◆ TASK DETAILS ◆
Across the entries, how many lines have the string "готовит" in them? Reply with only a number.

◆ DATA IN THIS EXERCISE ◆
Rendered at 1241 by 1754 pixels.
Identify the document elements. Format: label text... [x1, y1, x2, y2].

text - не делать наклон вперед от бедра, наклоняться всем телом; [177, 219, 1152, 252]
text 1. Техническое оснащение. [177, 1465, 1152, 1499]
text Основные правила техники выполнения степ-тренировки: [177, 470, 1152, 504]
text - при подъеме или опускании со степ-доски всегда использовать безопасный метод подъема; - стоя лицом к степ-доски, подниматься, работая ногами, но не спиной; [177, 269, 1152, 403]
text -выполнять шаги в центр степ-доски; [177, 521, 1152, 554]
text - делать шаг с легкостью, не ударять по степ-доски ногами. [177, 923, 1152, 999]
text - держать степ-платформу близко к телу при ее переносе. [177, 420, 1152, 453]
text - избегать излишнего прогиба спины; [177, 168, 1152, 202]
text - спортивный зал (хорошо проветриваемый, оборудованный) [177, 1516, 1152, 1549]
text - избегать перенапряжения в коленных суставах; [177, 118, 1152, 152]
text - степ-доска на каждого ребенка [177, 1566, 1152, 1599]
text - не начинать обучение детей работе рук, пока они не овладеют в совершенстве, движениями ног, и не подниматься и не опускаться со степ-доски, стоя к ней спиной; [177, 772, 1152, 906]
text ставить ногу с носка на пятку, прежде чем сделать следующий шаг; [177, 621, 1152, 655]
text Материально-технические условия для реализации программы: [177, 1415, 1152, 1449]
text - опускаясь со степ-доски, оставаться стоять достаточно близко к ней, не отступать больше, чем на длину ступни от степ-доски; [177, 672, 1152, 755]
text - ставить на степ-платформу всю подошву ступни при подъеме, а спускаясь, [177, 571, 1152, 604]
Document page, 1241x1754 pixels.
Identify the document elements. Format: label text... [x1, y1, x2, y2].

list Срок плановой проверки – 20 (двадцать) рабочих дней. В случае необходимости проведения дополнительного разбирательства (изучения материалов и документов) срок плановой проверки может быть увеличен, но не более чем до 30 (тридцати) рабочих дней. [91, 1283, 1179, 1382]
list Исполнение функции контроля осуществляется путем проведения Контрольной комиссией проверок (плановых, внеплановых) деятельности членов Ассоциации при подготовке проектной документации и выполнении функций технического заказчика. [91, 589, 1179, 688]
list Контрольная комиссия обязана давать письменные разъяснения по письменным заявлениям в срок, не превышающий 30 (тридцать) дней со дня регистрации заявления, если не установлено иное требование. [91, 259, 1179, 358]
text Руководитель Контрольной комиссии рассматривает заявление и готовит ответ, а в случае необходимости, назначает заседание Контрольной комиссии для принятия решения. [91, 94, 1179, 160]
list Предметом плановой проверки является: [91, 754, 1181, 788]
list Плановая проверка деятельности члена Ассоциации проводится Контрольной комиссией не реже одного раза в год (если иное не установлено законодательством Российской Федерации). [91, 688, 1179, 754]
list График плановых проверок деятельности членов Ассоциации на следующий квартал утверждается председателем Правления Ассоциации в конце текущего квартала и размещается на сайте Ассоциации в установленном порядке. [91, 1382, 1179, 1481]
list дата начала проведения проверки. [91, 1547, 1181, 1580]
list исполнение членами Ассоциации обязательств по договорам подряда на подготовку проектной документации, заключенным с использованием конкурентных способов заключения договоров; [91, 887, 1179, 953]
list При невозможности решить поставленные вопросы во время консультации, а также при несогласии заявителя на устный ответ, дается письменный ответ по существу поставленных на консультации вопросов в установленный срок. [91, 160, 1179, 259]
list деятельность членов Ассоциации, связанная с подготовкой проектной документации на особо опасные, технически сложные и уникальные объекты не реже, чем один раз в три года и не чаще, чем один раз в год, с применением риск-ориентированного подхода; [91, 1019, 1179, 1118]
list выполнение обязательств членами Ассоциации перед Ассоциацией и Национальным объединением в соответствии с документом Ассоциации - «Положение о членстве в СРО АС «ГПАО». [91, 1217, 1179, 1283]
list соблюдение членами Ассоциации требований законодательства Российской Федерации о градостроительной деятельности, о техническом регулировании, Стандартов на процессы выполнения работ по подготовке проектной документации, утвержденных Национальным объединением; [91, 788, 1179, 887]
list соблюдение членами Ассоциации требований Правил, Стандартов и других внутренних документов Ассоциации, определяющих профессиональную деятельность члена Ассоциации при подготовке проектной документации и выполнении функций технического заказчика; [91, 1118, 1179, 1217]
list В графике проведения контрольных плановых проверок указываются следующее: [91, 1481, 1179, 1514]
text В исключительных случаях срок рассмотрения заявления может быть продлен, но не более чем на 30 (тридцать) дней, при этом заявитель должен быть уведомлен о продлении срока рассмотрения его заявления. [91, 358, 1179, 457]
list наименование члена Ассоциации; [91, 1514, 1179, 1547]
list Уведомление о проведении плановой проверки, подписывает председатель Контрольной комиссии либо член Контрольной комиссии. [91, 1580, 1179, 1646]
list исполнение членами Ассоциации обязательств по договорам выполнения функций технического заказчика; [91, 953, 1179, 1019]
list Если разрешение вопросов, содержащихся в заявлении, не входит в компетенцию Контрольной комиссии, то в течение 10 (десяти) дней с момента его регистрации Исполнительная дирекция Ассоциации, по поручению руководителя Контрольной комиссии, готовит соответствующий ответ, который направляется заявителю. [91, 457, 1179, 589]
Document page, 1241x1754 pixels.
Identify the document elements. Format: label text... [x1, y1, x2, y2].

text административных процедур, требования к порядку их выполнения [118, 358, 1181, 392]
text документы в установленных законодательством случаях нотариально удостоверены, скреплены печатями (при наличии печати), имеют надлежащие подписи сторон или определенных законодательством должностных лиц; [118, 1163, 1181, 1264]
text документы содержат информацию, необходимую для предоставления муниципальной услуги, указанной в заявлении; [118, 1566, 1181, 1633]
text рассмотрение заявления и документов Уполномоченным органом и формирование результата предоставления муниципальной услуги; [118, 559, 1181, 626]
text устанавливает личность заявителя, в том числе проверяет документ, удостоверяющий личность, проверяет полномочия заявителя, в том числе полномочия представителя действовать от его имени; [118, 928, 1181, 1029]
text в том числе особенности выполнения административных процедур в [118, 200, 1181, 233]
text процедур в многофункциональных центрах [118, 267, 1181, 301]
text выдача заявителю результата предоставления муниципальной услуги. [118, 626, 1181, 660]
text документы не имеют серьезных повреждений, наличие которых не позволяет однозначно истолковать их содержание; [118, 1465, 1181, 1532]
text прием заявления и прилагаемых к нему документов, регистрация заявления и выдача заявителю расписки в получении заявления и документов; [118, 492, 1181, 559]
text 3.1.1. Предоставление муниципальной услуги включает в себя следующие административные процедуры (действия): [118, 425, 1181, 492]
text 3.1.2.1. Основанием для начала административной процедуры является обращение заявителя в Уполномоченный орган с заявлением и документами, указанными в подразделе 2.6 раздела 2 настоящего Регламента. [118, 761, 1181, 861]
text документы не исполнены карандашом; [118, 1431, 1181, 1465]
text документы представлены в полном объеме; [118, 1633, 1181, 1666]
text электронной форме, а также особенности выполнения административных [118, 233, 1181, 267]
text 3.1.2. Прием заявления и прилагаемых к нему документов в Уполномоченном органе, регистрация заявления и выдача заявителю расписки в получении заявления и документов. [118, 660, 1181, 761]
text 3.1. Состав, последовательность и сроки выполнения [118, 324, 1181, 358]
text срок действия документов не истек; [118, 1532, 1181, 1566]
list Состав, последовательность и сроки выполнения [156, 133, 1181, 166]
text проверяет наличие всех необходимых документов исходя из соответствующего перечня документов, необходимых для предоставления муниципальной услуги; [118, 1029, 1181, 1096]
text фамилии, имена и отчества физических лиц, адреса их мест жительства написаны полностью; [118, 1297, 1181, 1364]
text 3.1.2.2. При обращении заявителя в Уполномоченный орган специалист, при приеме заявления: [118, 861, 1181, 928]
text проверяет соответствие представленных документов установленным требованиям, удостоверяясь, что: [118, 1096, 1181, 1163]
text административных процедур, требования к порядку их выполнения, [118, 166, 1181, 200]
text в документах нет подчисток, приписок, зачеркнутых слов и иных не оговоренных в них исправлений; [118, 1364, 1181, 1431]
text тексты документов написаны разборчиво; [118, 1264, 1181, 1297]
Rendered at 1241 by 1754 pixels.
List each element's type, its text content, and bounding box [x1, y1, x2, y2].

◆ RESPONSE BELOW ◆
2